13 de dezembro de 2010

Kosmische Kosmetik XIX

Os Annexus Quam são mais um dos imensos enigmas que povoam a galáxia do krautrock. Assim como emergiram, da periferia de Düsseldörf, eclipsaram-se sem deixar outro rasto que não dois discos de culto da música alemã mais arrojada e inovadora. E o destaque óbvio vai para o primeiro álbum, Osmose, de 1970.
Osmose é um conjunto de quatro temas que partilham o mesmo título, mas que não se ramificam nem interligam. A sensação que perdura é a de um disco de jazz alucinogéneo, esquartejado por golpes de psicadelismo e de um rock transfigurado. Imagine-se o espírito de Ummagumma ou Atom Earth Mother dos Pink Floyd conjurado em terras germânicas, bafejado pela chama criativa do krautrock e projectado para fora da órbita terrestre.
A espaços sinistro, denso e meditativo, Osmose I irrompe como se da lama se erguesse, todo ele guitarras viscosas e pesadas, ritmo lento mas forte e sopros sombrios. A segunda parte vira completamente o bico ao prego, revelando tendências ritualísticas, batuques tribais e vozes em êxtase flutuante. As influências africanas são notórias e o ritmo não pára de fervilhar, entranhando-se com sedutora precisão. Fogueiras nocturnas e figuras em dança frenética parecem completar o cenário.
Osmose III reencontra-se com a serenidade e apodera-se aos poucos da nossa resistência. O torpor jazzístico e o transe psicadélico vergam qualquer inibição ao puro prazer que a música transparece. Este é um daqueles temas em que os próprios músicos parecem estar tão relaxados que só nos resta seguir-lhes o trilho. Acendam-se velas ou liberte-se lentamente incenso e a mente viajará. Enfim, uma suave e gloriosa freakalhada...
A música engrossa ao chegar à quarta parte. Um piano em tons menores é o prelúdio a um exercício inteligente e bem doseado, um groove sinfónico possuído pelo jazz. Ecoam novamente cânticos livres de palavras e um trémulo improviso instala-se aos soluços até arrebatar o tema e o arrastar para áreas limítrofes. Eis que a sensação de gozo dá lugar a um caleidoscópio lentamente estilhaçado em que instrumentos serpenteiam em todas as direcções. Pelo meio, interjeições de música concreta entrecruzam-se com excertos adulterados de um Concierto de Aranjuez que juntam os fantasmas de Rodrígo e Miles Davis. É neste pandemónio sensorial que a osmose se revela em pleno.

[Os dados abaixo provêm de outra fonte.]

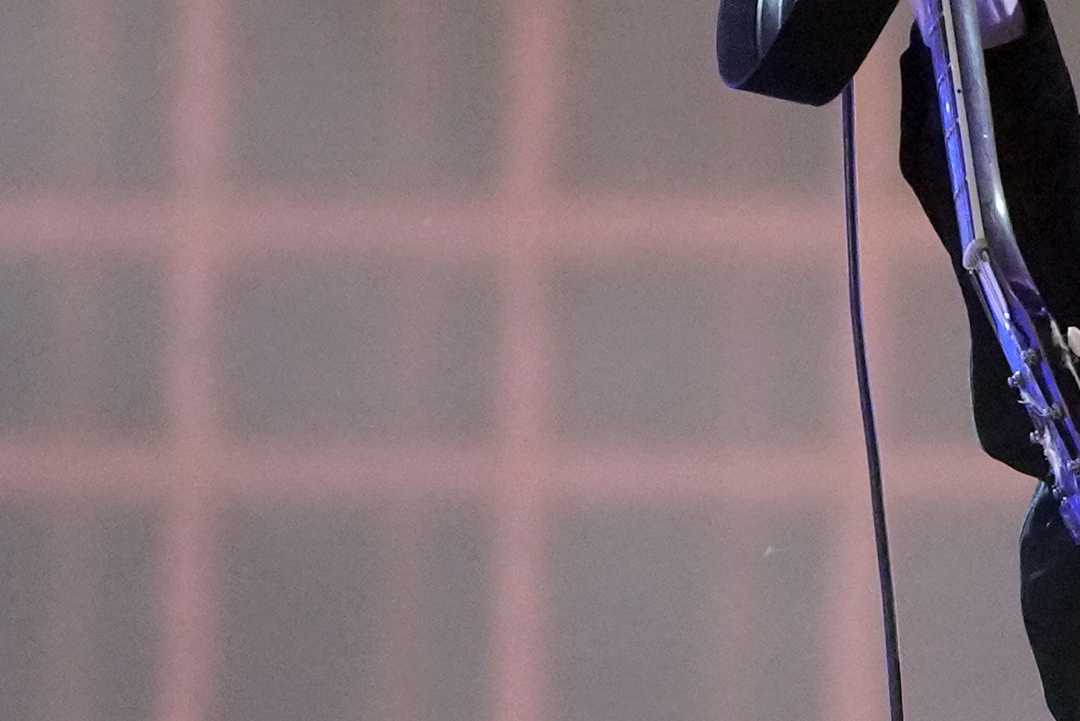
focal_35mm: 2043
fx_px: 61301
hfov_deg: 1.0
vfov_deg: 0.7
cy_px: 666
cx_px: 1579
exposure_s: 1/800
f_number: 5.6
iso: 5000
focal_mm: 297
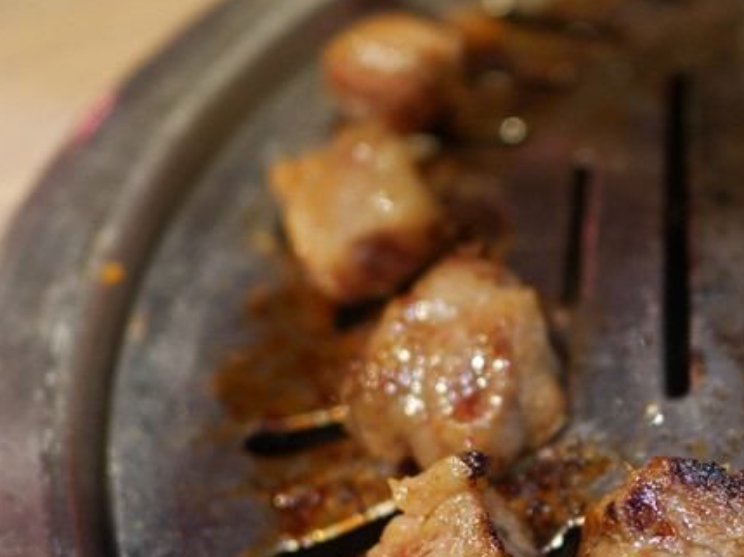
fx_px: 1353
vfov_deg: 22.5
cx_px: 689
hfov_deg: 29.3
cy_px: 542
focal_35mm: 63
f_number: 1.7
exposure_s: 1/100
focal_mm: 15
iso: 200
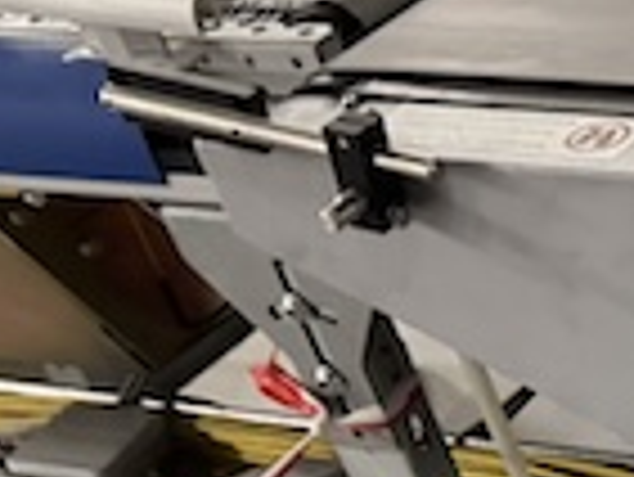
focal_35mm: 109
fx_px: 1998
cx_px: 1313
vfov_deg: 13.2
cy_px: 612
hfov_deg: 14.5
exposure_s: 1/34
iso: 1000
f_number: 1.78
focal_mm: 6.76
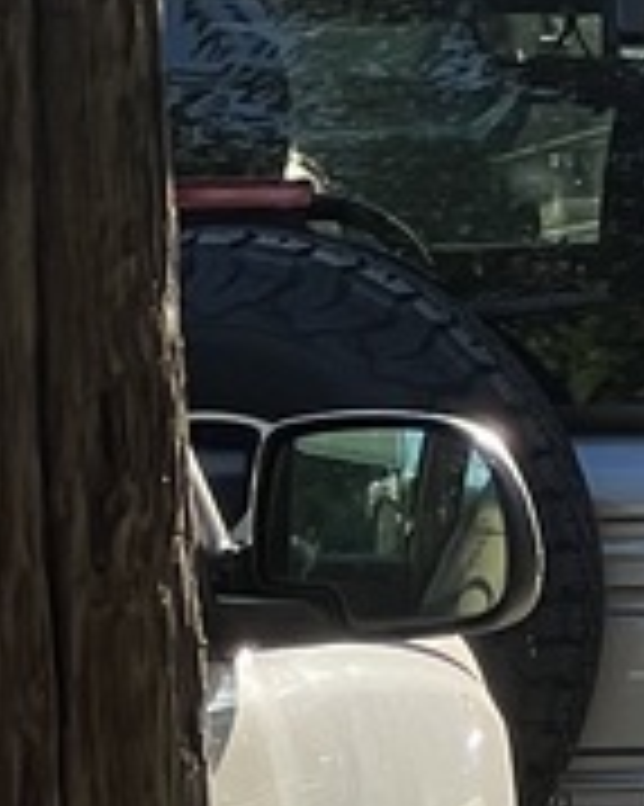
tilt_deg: -8.6
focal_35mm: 504
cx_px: -1270
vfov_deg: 3.8
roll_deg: +4.3
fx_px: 12018
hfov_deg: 3.0
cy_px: 2211
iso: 32
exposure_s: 1/202
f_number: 2.8
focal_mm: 9
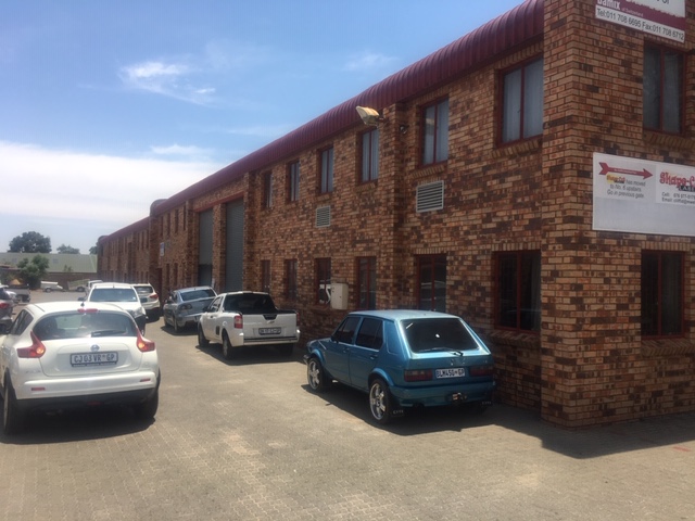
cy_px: 260
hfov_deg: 61.7
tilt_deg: +1.4
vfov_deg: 48.2
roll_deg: -0.5
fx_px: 582
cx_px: 348
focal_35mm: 29
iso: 25
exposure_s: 1/1538
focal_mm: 4.15
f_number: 2.2
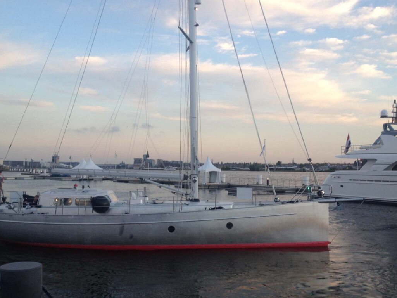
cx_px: 192
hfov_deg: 45.8
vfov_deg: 35.1
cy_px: 151
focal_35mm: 41
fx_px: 470
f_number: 2.4
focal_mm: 4.28
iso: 50
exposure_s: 1/143
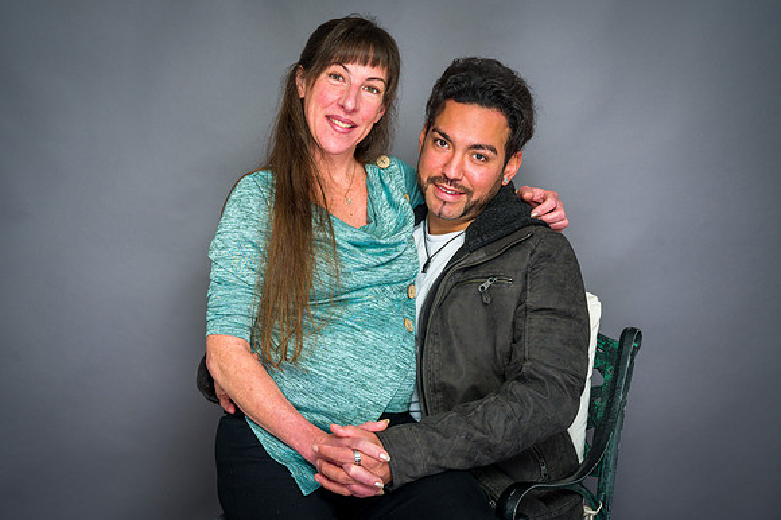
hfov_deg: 36.3
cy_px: 260
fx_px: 1192
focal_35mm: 55
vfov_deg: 24.6
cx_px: 390
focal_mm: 55
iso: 200
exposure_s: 1/100
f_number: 5.6
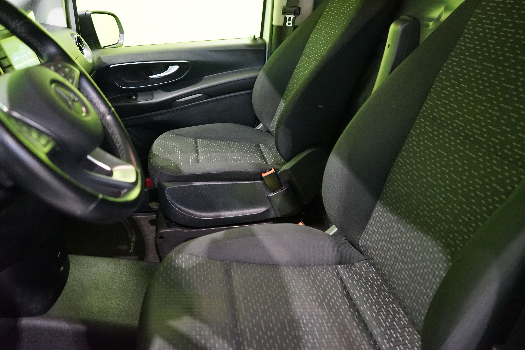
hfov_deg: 65.5
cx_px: 262
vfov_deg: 46.4
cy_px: 175
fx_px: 408
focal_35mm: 28
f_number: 3.5
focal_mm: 28
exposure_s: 1/40
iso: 6400
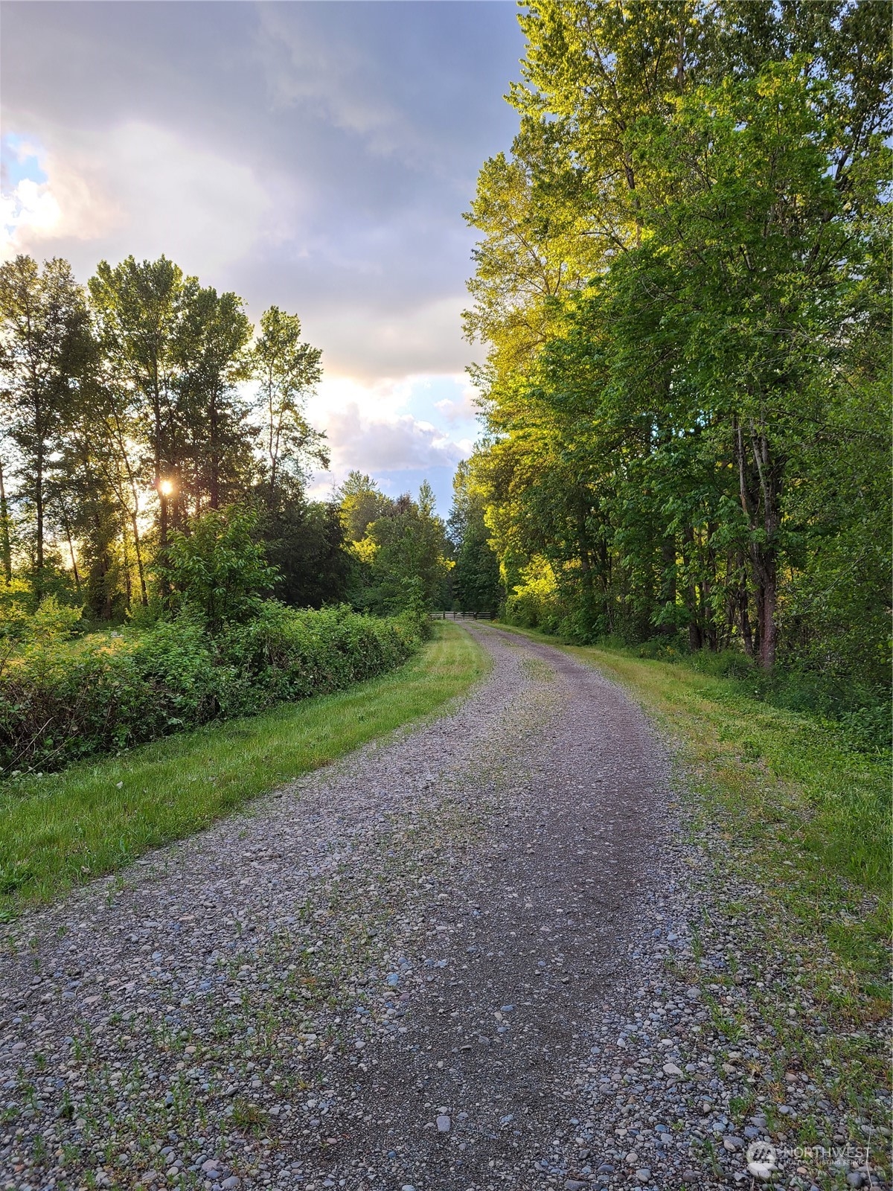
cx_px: 446
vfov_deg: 67.3
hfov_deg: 53.1
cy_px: 596
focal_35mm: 26
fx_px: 894
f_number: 1.8
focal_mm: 5.4
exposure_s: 1/119
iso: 40
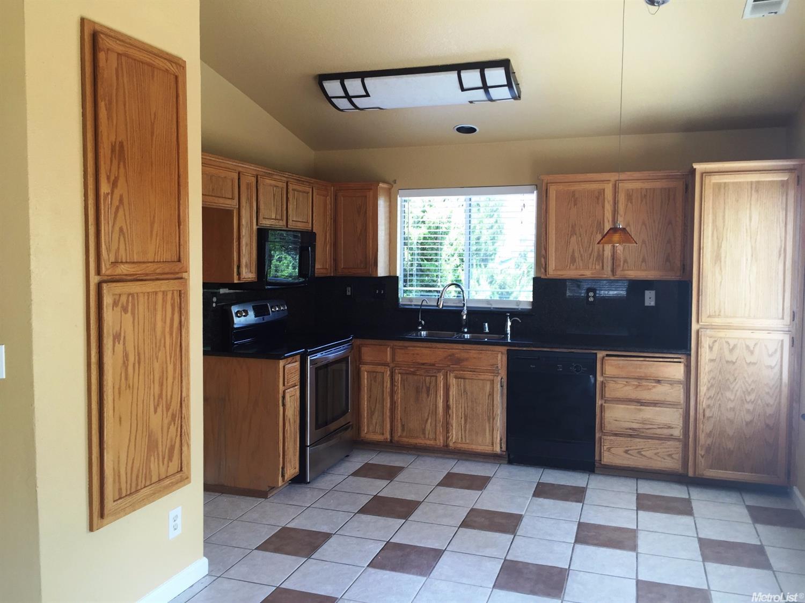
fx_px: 674
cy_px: 302
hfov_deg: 61.7
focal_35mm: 29
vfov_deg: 48.2
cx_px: 402
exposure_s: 1/60
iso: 40
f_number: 2.2
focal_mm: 4.15
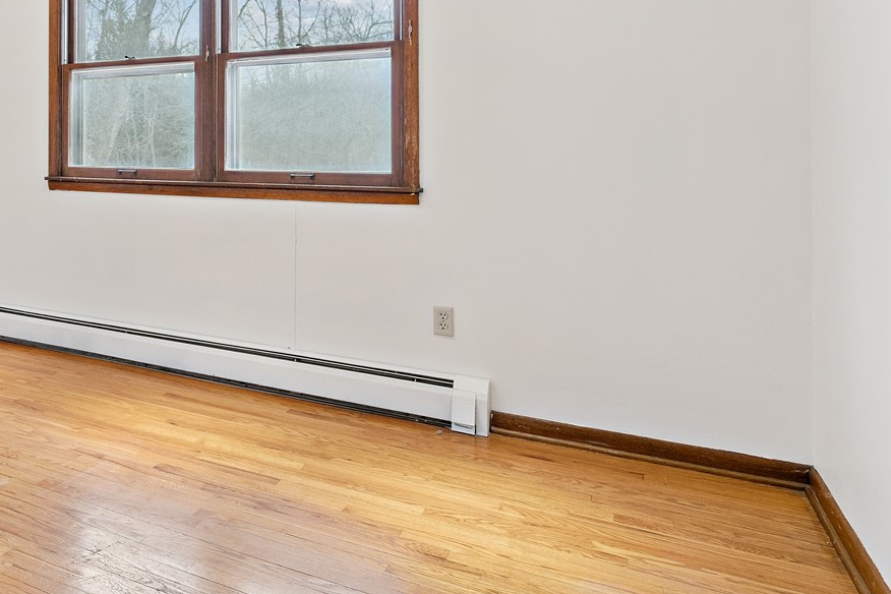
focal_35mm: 31
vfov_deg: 41.1
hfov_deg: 50.5
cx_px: 29
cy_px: 146
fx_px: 767
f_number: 8
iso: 400
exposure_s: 1/40
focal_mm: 16
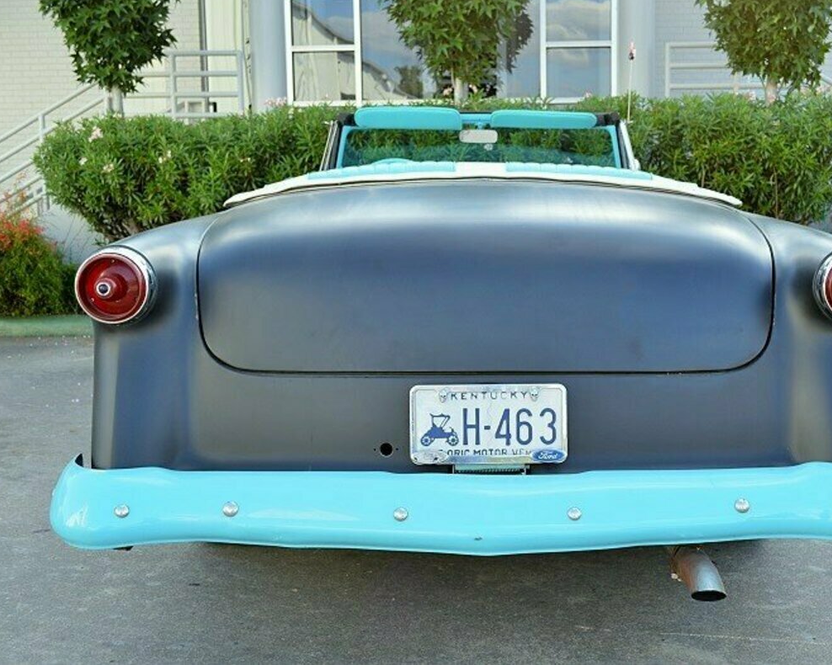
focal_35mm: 41
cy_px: 330
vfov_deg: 36.5
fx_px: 1009
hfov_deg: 44.6
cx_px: 494
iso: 200
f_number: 5.6
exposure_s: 1/125
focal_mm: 24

Paradigma de uma época e de um estilo que caminhava para a flor da idade, o primeiro álbum dos Annexus Quam é uma curiosa relíquia de música irreverente e livre. O jazz e o rock são os condimentos principais, mas o que fica no ouvido é a aventura avant-garde descomprometida que estes alemães tiveram o prazer e a habilidade de produzir.